Weather still a potential factor in rescheduled Hall of Fame

Mysterious Night wins the Summer Stakes at Woodbine (Photo by Michael Burns Photography)

It remains to be seen whether Mother Nature is done messing with the $500,000 National Museum of Racing Hall of Fame (G2), the Friday feature at Saratoga.

The field for the one-mile grass test for three-year-olds was in the paddock on Aug. 4 when a summer storm, including lightning, forced its postponement and the cancellation of the last several races on that afternoon’s program.

Turf course conditions deteriorated later that weekend to where several races on the Sunday card were belatedly transferred to the main track.

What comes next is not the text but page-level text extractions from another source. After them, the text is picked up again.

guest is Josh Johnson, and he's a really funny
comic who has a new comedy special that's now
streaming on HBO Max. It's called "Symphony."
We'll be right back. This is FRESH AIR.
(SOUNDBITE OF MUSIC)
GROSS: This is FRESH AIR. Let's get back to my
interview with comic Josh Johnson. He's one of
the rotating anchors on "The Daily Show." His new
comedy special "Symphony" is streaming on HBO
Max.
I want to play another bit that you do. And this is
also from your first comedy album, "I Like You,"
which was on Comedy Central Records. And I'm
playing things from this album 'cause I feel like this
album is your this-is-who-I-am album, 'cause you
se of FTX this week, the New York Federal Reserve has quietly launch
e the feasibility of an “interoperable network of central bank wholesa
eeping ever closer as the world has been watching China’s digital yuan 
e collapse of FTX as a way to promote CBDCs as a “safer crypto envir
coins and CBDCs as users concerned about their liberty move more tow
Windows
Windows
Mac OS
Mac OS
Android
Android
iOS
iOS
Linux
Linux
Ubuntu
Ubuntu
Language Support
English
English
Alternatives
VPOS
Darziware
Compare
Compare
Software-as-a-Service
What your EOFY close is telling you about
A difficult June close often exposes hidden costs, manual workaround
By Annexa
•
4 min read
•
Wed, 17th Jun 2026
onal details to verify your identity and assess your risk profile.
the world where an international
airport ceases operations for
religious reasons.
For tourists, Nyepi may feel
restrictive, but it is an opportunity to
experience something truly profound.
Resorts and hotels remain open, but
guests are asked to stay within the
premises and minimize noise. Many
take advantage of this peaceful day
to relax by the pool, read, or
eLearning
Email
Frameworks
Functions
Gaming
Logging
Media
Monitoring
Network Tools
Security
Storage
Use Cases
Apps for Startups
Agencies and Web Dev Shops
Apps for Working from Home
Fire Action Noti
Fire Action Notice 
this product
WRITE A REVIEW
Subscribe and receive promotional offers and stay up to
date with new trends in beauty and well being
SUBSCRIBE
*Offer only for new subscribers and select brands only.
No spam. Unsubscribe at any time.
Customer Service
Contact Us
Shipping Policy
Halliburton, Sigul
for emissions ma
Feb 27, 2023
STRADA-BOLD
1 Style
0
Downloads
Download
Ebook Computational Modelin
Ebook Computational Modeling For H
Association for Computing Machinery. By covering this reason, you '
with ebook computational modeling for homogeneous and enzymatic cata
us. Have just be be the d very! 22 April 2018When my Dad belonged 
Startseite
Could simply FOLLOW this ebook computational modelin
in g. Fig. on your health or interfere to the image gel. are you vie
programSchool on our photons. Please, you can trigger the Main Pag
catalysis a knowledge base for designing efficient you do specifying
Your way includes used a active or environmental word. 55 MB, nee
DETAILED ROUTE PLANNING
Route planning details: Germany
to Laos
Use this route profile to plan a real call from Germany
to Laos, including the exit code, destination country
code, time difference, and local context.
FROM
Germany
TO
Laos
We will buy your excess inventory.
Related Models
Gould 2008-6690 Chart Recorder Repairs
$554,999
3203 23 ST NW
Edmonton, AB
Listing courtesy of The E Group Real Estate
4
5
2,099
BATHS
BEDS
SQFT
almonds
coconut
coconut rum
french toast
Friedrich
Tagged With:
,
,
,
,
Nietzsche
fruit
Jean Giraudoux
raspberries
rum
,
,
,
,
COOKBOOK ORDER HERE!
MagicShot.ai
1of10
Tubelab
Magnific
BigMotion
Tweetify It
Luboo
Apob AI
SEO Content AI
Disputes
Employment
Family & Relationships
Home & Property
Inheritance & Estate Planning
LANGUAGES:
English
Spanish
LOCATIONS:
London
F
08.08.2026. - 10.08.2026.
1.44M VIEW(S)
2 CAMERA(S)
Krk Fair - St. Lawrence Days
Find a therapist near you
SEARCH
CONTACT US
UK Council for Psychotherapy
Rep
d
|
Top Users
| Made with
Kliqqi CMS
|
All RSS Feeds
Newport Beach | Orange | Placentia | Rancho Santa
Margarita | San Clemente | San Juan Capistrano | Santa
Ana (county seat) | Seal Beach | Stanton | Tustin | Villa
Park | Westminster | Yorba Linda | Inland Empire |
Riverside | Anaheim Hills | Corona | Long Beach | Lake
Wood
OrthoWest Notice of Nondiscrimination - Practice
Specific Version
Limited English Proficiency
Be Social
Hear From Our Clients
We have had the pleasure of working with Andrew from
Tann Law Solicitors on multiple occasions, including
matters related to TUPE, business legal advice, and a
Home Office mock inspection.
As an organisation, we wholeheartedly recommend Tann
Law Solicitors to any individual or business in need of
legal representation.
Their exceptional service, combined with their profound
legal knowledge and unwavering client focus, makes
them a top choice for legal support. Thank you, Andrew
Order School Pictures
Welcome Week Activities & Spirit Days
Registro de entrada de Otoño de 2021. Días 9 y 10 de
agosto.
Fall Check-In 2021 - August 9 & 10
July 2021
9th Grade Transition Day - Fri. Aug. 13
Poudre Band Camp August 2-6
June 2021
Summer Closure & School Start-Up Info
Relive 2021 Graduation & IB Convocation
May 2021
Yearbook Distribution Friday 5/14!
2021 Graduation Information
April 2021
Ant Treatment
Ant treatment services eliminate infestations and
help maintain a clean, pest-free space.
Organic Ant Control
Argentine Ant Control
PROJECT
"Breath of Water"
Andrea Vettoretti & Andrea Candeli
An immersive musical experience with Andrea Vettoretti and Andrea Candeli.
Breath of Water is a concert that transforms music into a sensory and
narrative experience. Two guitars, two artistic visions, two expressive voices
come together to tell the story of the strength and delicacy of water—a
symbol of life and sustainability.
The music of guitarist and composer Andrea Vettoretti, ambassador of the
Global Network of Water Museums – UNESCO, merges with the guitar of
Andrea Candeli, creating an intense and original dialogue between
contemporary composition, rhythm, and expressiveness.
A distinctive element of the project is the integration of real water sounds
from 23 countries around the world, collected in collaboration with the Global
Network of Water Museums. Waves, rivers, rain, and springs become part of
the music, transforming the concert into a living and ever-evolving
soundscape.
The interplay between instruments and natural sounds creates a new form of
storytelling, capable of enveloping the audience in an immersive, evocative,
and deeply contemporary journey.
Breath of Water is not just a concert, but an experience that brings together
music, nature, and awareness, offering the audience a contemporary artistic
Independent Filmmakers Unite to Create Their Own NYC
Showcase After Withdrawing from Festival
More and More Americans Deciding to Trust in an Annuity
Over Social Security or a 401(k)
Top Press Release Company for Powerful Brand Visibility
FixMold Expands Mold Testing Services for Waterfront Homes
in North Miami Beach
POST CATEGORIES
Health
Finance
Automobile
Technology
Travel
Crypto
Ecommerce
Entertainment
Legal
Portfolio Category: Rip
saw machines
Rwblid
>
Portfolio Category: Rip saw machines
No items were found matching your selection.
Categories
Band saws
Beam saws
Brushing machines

Racing at Saratoga this week began Wednesday with all turf races moved to the main track and the scheduled steeplechase postponed.

The Hall of Fame field of nine remained intact after its re-drawing. Godolphin homebred Mysterious Night, who dazzled winning the Summer (G1) at Woodbine last September, will look to regain winning form after a pair of dull efforts in Europe to start the season. The gelded son of Dark Angel adds blinkers after trailing the field in the Craven (G3) at Newmarket and finishing 12th of 15 in the Jersey (G3) at Royal Ascot.

The other overseas raider, Ocean Vision, was Group 2-placed in France last season and is 2-for-4 this term, most recently finishing fifth in the Prix Paul de Moussac (G3) at Longchamp.

The American contingent includes recent Manila (G3) winner More Than Looks; Bat Flip, last seen taking the Central Park S. at Aqueduct in November; recent Penn Mile (G2) runner-up Behind Enemy Lines; and General Jim, the Pat Day Mile (G2) winner who finished up the track in the Woody Stephens (G1) last out.

Trainer Chad Brown offers a three-prong challenge. Appraise, a distant runner-up to Mysterious Night in the Summer, made his season debut a winning one against allowance foes at Belmont, while Mischievous Angel steps up in class after winning on debut going six furlongs.

“We rested him last year with sore shins after the race in Canada and the horse came back fine. We were just patient with him,” said Brown of Appraise.

More intriguing is Carl Spackler, who followed up a scintillating maiden win at Gulfstream with a sub-par eighth as the favorite in the American Turf (G2).

“He’s a horse we’ve always been very high on. He went to Churchill and didn’t handle the turf at all,” Brown said. “He came out of the race sick and I had to rest him a little bit and get him healthy.”